“KHK’lere teslim olmayacağız!”

Eğitim Sen İstanbul 6 No'lu Üniversiteler Şubesi’nde düzenlenen basın toplantısında KHK’li eğitimcilere karşı verilen ayrımcı yargı kararlarına ve Marmara Üniversitesi’nin hukuksuz uygulamalarına tepki gösterildi.

  • Haber
  • |
  • Güncel
  • |
  • 23 Şubat 2024
  • 16:30

Eğitim Sen İstanbul 6 No'lu Üniversiteler Şubesi’nde düzenlenen basın toplantısında, KHK’li eğitimcilere karşı verilen ayrımcı yargı kararlarına ve Marmara Üniversitesi’nin hukuksuz uygulamalarına tepki gösterildi. Toplantıda basın açıklamasını Eğitim Sen Genel Örgütlenme Sekreteri İzzet İldeş okudu.

OHAL ve KHK sürecine dikkat çekilen açıklamada şunlar söylendi:

“Eğitim Sen İstanbul Üniversiteler Şubesi üyesi 62 üniversite emekçisi hukuksuz OHAL KHK’larıyla görevinden edilmiş; üyelerimizden 32’si için göreve iade, 30’ü için ise ret kararı verilmiştir. Her ne kadar bu süreçte mahkeme kararıyla görevine iade edilenler olsa da üniversite emekçilerine yönelik ihlaller katlanarak devam etmektedir. Kamuoyunda ihraç hukuksuzluğunun sona erdiği, herkesin görevine döndüğü algısı hâkim olsa da bu algı gerçeği yansıtmamakta ve katlanarak artan hukuksuzlukları perdelemektedir.

Üniversiteler tümüyle keyfi biçimde, hukuku çiğneyerek mahkeme kararlarını uygulamayı reddetmekte; göreve iade kararları bir üst mahkeme olan bölge idare mahkemelerinin çelişkili kararlarıyla bozulmaktadır.”

Açıklamada keyfi tutumun en çarpıcı örneklerinin Marmara Üniversitesi’nde yaşandığı belirtilerek, şunlar ifade edildi:

“Marmara Üniversitesi, Haziran 2023’te yargı kararıyla görevine iade edilen ve buna dair kararı Kasım 2023’te istinafta onanan Barış Akademisyeni üyemiz Hülya Dinçer’in göreve başlamasını ve haklarının iadesini sekiz ay keyfi biçimde geciktirmiş; sonrasında ise, hiçbir yasal temeli olmadan talep ettiği arşiv araştırması sonucunu bahane ederek Dinçer’i göreve başlatmayı reddetmiştir.”

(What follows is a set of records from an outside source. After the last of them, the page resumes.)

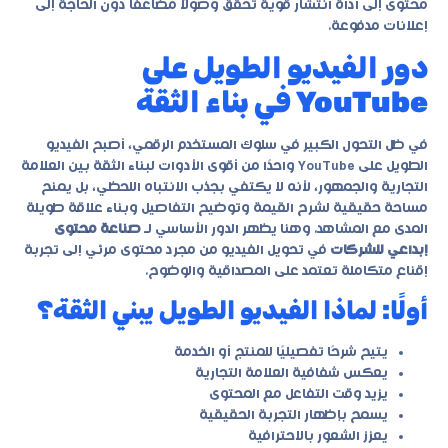
محتوى إلى أداة انتشار قوية تحقق وصولًا مضاعفًا دون الحاجة إلى
إعلانات مدفوعة.
دور الفيديو الطويل على
YouTube في بناء الثقة
في ظل التحول الكبير في سلوك المستخدم الرقمي، أصبح الفيديو
الطويل على YouTube واحدًا من أقوى الأدوات لبناء الثقة بين العلامة
التجارية والجمهور، لأنه لا يكتفي بجذب الانتباه اللحظي، بل يمنح
مساحة حقيقية لشرح القيمة وتوضيح التفاصيل وبناء علاقة طويلة
المدى مع المشاهد. وهنا يظهر الدور الأساسي لـ
صناعة محتوى
إبداعي للشركات
في تحويل الفيديو من مجرد محتوى مرئي إلى تجربة
إقناع متكاملة تعتمد على المصداقية والوضوح.
أولًا: لماذا الفيديو الطويل يبني الثقة؟
يتيح شرحًا تفصيليًا للمنتج أو الخدمة
يعكس شفافية العلامة التجارية
يزيد وقت التفاعل مع المحتوى
يسمح بإظهار التجربة الحقيقية
يعزز الشعور بالاحترافية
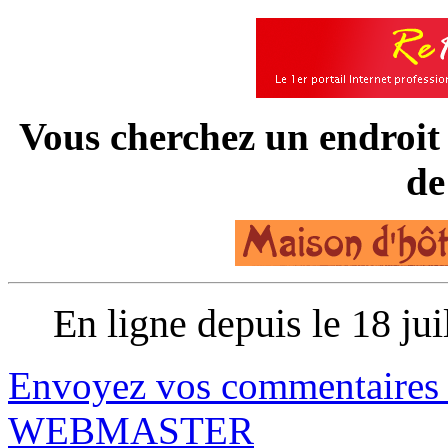
Vous cherchez un endroit 
de
En ligne depuis le 18 ju
Envoyez vos commentaires e
WEBMASTER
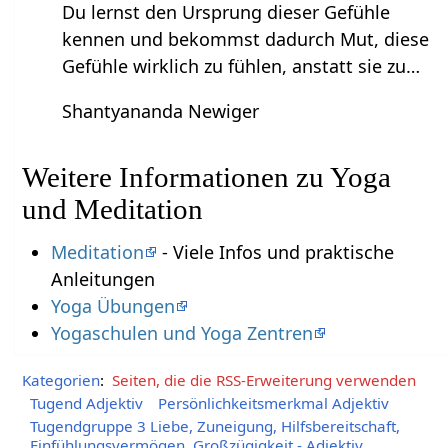
Du lernst den Ursprung dieser Gefühle
kennen und bekommst dadurch Mut, diese
Gefühle wirklich zu fühlen, anstatt sie zu…
Shantyananda Newiger
Weitere Informationen zu Yoga
und Meditation
Meditation
- Viele Infos und praktische
Anleitungen
Yoga Übungen
Yogaschulen und Yoga Zentren
Kategorien
:
Seiten, die die RSS-Erweiterung verwenden
Tugend Adjektiv
Persönlichkeitsmerkmal Adjektiv
Tugendgruppe 3 Liebe, Zuneigung, Hilfsbereitschaft,
Einfühlungsvermögen, Großzügigkeit - Adjektiv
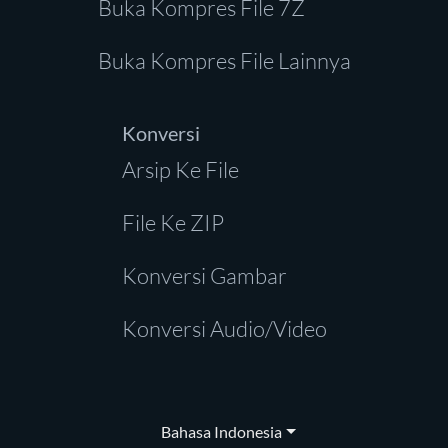
Buka Kompres File 7Z
Buka Kompres File Lainnya
Konversi
Arsip Ke File
File Ke ZIP
Konversi Gambar
Konversi Audio/Video
Bahasa Indonesia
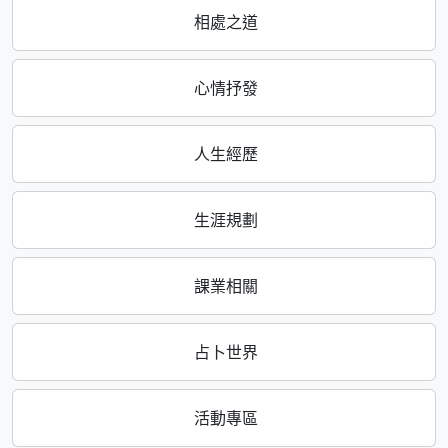
相處之道
心情抒發
人生經歷
生涯規劃
課業相關
占卜世界
活動專區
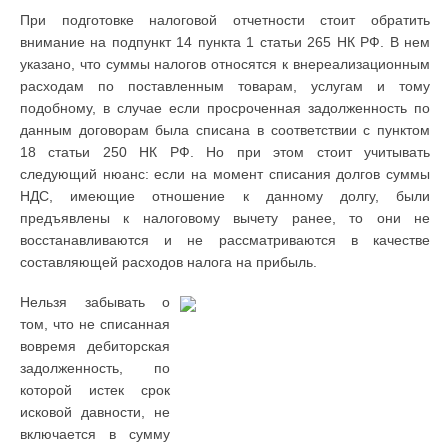
При подготовке налоговой отчетности стоит обратить
внимание на подпункт 14 пункта 1 статьи 265 НК РФ. В нем
указано, что суммы налогов относятся к внереализационным
расходам по поставленным товарам, услугам и тому
подобному, в случае если просроченная задолженность по
данным договорам была списана в соответствии с пунктом
18 статьи 250 НК РФ. Но при этом стоит учитывать
следующий нюанс: если на момент списания долгов суммы
НДС, имеющие отношение к данному долгу, были
предъявлены к налоговому вычету ранее, то они не
восстанавливаются и не рассматриваются в качестве
составляющей расходов налога на прибыль.
Нельзя забывать о
том, что не списанная
вовремя дебиторская
задолженность, по
которой истек срок
исковой давности, не
включается в сумму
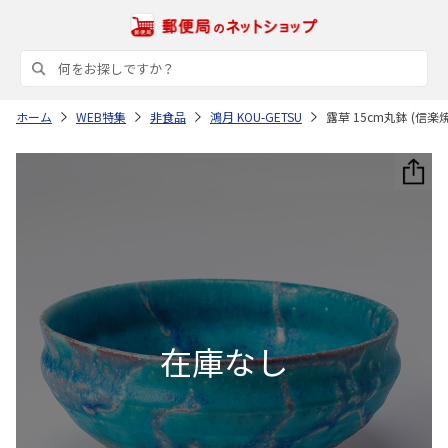
ホーム
WEB特集
非食品
鴻月 KOU-GETSU
露草 15cm丸鉢 (信楽焼)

Açıklamanın sonunda Barış Akademisyenleri’ne yönelik bu uygulamaya karşı mücadele edileceği vurgusu yapıldı ve şunlar söylendi:

“Eğitim Sen olarak, bu dayanaksız, kendi içinde dahi tutarsız ve ayrıştırıcı yargı kararlarının bizi hapsetmeye çalıştığı belirsizlik rejimine karşı sessiz kalmayacağız. Hukukun en temel ilkelerini dahi çiğnemekten çekinmeyen zorba üniversite yönetimleri ve bir emekçi kıyımına dönüşmüş ihraç politikalarını meşrulaştıran yargı siyasetine karşı mücadele etmekten ve dayanışmaktan vazgeçmeyeceğiz. Haksız ve hukuka aykırı kararlarla ihraç edilen tüm üyelerimiz görevlerine iade edilene dek tüm gücümüzle mücadele etmeyi sürdüreceğiz.”